In the heart of Grand Junction, CO., four Frontier Nursing University (FNU) alumni with a passion for nurse-midwifery are mentoring the next generation through precepting. Patty Kandiko, CNM, Jeana Smith, CNM, Karin VanderVelde, DNP, CNM, WHNP-BC, and Karen Ady, CNM are all being honored as FNU’s 2020 Winter Term featured preceptors. Patty, Jeana, and Karin V. are currently catching babies at Bloomin’ Babies Birth Center, while Karen A. works at Mesa Midwives on the Western slope of Colorado.
Preceptors play a significant role in a nurse-midwife’s education – especially in recent FNU graduate Heidi Phillips’ case. According to Heidi, she first crossed paths with her preceptors in an unusual but oddly meant-to-be way. In 2018 during her cross-country move to Oregon for a hospital clinical site, Heidi and her husband made plans to stop in Grand Junction, Colo. to see Community Hospital which her great-grandfather Dr. Kenneth Graves founded in 1946. Heidi began searching on Google for the hospital and came across Bloomin’ Babies Birth Center. She looked further into the website and became intrigued when she realized an FNU grad founded the center. Heidi connected with Patty during that visit in 2018, and a year later when her Oregon hospital site fell through, Patty offered her a preceptorship position at the birth center. Heidi reached out to Karen A. with Mesa Midwives, a hospital midwifery practice in Grand Junction, who was also willing to be her preceptor.
“It is a huge blessing to have four Frontier nurse-midwives as preceptors because we all have the same vision to serve rural and underserved populations,” said Heidi.
Heidi knows that her preceptors sacrifice a lot for her to become a nurse-midwife. Karin V., for example, has not caught a baby with her own hands in months. She and many other preceptors choose to give up that privilege for a time so students like Heidi can pursue their own dreams.
According to Heidi, her preceptors were particularly supportive during the period of time from August 2019 to February 2020 as she was on call 24/7, meeting her clinical requirements.
“My preceptors’ attention to detail, instruction of critical skills and overall care have influenced me to do the same for students in the future. I am looking forward to being a preceptor one day once I get more experience under my belt,” said Heidi.
Upon graduating, Heidi will join Patty, Jeana, and Karin V. at Bloomin’ Babies Birth Center, where she is excited to continue to fulfill the vision of Mary Breckinridge and FNU to meet the needs of women in Grand Junction.
“What an honor to be serving the rural populations of Western Colorado, just as my great-grandfather did over half a century ago. I am overjoyed by the opportunity to provide the midwifery model of care alongside the most passionate and empowering nurse-midwives I know,” said Heidi.
Thank you, preceptors, for investing in FNU students and the future of nurse-midwifery!
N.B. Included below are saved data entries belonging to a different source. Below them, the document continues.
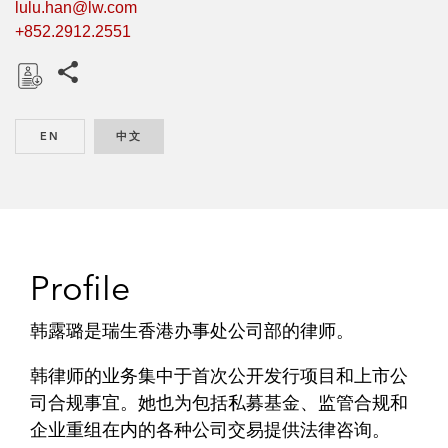
lulu.han@lw.com
+852.2912.2551
Share this pages
D
o
EN
ENGLISH
中文
CHINESE
w
n
l
o
a
d
Profile
韩露璐是瑞生香港办事处公司部的律师。
韩律师的业务集中于首次公开发行项目和上市公
司合规事宜。她也为包括私募基金、监管合规和
企业重组在内的各种公司交易提供法律咨询。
2020: Year of the Nurse and the Midwife
Frontier Nursing University (FNU) is proud to support and join the World Health Organization’s international campaign designating 2020 as the “Year of the Nurse and the Midwife.” In recognizing the International Year of the Nurse and the Midwife, FNU joins the efforts to raise awareness of healthcare shortages in the U.S. and abroad; demonstrate the need for more nurses and nurse-midwives; educate the public of the value of nurses and nurse-midwives in their communities and advocate for access to quality healthcare for every individual.
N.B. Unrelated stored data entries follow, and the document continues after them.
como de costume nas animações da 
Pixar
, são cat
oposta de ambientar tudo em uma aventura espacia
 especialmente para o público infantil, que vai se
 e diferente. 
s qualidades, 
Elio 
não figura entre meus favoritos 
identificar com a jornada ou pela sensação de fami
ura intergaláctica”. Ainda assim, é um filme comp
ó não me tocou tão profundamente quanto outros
What is a Certified Nurse-Midwife (CNM)?
Certified Nurse-Midwives (CNMs) are educated in two disciplines: midwifery and nursing. They earn graduate degrees, complete a midwifery education program accredited by the Accreditation Commission for Midwifery Education (ACME), and pass a national certification examination administered by the American Midwifery Certification Board (AMCB) to receive the professional designation of CNM. Certified Midwives (CMs) are educated in the discipline of midwifery. They earn graduate degrees, meet health and science education requirements, complete a midwifery education program accredited by ACME, and pass the same national certification examination as CNMs to receive the professional designation of CM.